Masking behaviors are also known to cause detriment to those who engage in them frequently, as they are designed to avoid cues that don’t align with social expectations. Bulimia is one example of a behavior that aims to meet social expectations but causes significant detriment to the individual. These behaviors also frequently produce silent and cumulative psychological damage, which may be avoided through overcoming the social expectation of default assumptions.

People are very vulnerable to these assumptions, much more so when they are isolated from any interactions that might contradict and challenge them. Companies who only hire PhDs for a role tend to optimize for incompetence in this way, as they are effectively no different than pseudoscience groups on social media, building tall towers from unchallenged assumptions.

Likewise, many trigger-happy individuals looking to troll and pick fights from the comfort of their homes and social media echo chambers epitomize how assumptions fail. The recent troll who made a large number of snap-judgments after looking at headshots of our own team was an excellent example of this.

They assumed that some biased selection processes had caused a demographic skew in a very small sample size, which was wrong both because individuals selected themselves by volunteering in our process and because skews in small samples size are expected by anyone working in science, engineering, or statistics.

They also assumed a lack of diversity on our team based on small photos and a single line of text attached to each. This assumption again proved wrong by a number of metrics, with all of the metrics in our favor translating much more directly into diversity of thought and perspective, as opposed to being based on correlations from demographics visible at 30 yards.

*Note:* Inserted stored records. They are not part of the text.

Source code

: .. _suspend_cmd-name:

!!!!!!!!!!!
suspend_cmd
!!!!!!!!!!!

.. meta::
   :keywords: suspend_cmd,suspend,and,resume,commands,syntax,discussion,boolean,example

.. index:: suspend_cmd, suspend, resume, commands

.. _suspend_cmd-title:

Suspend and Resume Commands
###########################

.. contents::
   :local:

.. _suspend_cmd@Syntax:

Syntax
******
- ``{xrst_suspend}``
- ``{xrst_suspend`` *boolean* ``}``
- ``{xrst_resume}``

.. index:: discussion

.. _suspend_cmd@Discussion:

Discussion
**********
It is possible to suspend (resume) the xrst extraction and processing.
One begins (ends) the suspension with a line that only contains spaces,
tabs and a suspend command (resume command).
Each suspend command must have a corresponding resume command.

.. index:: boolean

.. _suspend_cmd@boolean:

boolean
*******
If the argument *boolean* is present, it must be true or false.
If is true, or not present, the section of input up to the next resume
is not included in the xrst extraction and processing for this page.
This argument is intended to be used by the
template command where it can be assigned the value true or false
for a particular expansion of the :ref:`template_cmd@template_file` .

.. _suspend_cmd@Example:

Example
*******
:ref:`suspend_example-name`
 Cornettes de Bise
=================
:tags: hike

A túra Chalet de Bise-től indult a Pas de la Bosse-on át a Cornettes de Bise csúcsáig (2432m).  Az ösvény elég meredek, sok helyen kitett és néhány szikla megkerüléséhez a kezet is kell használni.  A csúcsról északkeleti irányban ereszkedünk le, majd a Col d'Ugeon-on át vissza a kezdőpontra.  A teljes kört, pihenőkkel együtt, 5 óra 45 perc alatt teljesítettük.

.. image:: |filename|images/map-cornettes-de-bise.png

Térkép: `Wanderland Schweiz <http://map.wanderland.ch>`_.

Lastly, they assumed that our stated goals were reliant on meeting their own unrelated and biased expectations, a “Straw Man Fallacy” where one attempts to refute an argument by declaring their superiority on a different topic.

Through failed assumption, they demonstrated the very thing they accused others of, and worse. 

There is a way to avoid and overcome such destructive and misguided assumptions of course, by integrating systems that neither need nor benefit from these cognitive bias shortcuts. Collective Intelligence Systems such as mASI can gain much greater benefits from fully understanding reality than from making assumptions, and unlike human minds, they can be scaled to meet the needs of modeling more complex problems and topics. Further, once solved the knowledge may be shared with other such systems globally, meaning that the knowledge only needs to be learned once and iteratively refined thereafter, rather than the maximum redundancy of every single person learning the same lessons.

So long as human civilization relies on gross inefficiency and maximized redundancies there is little hope of overcoming cognitive biases, as they offer the only means to shortcut logical reasoning and sustain such wasteful methods.

This choice could be fairly compared to choosing to live in a dilapidated hut next to a sewage pond and assorted drug dealers, rather than living in a nice house on a tropical island paradise for the same price. I am in fact comparing Seattle to a particular location very directly in this case, which highlights how such failed assumptions pan out at scale and over time.

When you no longer have any excuse to make assumptions, when the answers are known, how might you see the world differently?